Posted 11 Oct 2012 — By Alan McStravick for redOrbit.com – Your Universe Online
Professor Deborah Steinberg of the Virginia Institute of Marine Science (VIMS) has dedicated her professional life to investigating crustaceans and their role in the “biological pump,” which is the process by which marine life transports carbon dioxide from the atmosphere and ocean’s surface to the deep sea. This cycle removes the carbon to a depth where it contributes nothing to global warming.
In a new study published in Tuesday’s issue of Scientific Reports, professor Steinberg partnered with Dr. Grace Saba of Rutgers University and retrained her focus from crustaceans to small forage fish in order to gain an understanding of their role in this carbon removal process.
The research pair collected their data off the coast of southern California on an exploratory expedition aboard the research vessel Point Sur. Building on Steinberg’s knowledge of copepods and other small, drifting marine animals, gleaned from two decades of research, the team wanted to explore whether forage fish like crustaceans played a discernible role in the biological pump through their consumption of photosynthetic surface algae and subsequent release “fecal pellets”.
With copepods, the ingested carbons from the algae are released as fecal pellets which sink quickly into the deep ocean. This is important because the algal cells are generally too small and too light to sink on their own.
“‘Fecal pellet’ is the scientific term for ‘poop,’” laughs Steinberg. “Previous studies in our lab and by other researchers show that zooplankton fecal pellets can sink at rates of hundreds to thousands of feet per day, providing an efficient means of moving carbon to depth. But there have been few studies of fecal pellets from fish, thus the impetus for our project.”
Adding to Steinberg’s comment, Saba says, “We collected fecal pellets produced by northern anchovies, a forage fish, in the Santa Barbara Channel off the coast of southern California.” The researchers found that sinking rates for the anchovies’ fecal pellets averaged around 2,500 feet per day. This figure was arrived at during experiments conducted in the shipboard lab.
At that rate, says Saba, “pellets produced at the surface would travel the 1,600 feet to the seafloor at our study site in less than a day.”

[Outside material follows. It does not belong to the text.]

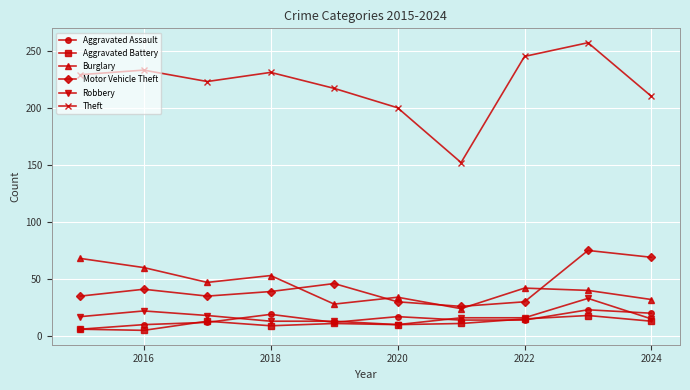

How many lines are shown in the chart?

6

Additionally, Saba and Steinberg determined the overall abundance of the pellets, finding approximately 6 per cubic meter of seawater. This finding, paired with measurements of the pellets’ carbon content – an average of 22 micrograms per pellet – allowed them to create a model that would show the effect that forage fish have on the biological pump.
“Twenty micrograms of carbon might not seem like much,” says Steinberg, “but when you multiply that by the high numbers of forage fish and fecal pellets that can occur within nutrient-rich coastal zones, the numbers can really add up.”
The team’s calculation of the total “downward flux” of carbon within the forage fish fecal pellets saw a maximum figure of 251 milligrams per square meter per day. This figure is equal to or greater than previously measured values of sinking organic matter collected through the use of suspended sediment traps.
“Our findings show that – given the right conditions – fish fecal pellets can transport significant amounts of repackaged surface material to depth, and do so relatively quickly,” says Saba.
Steinberg and Saba believe these conditions are likely to occur commonly on the Pacific coastlines of North and South America. This is because ocean currents abut and even cross over the continental shelves allowing for cold, nutrient-rich waters from depth to move into the sunlit surface zone.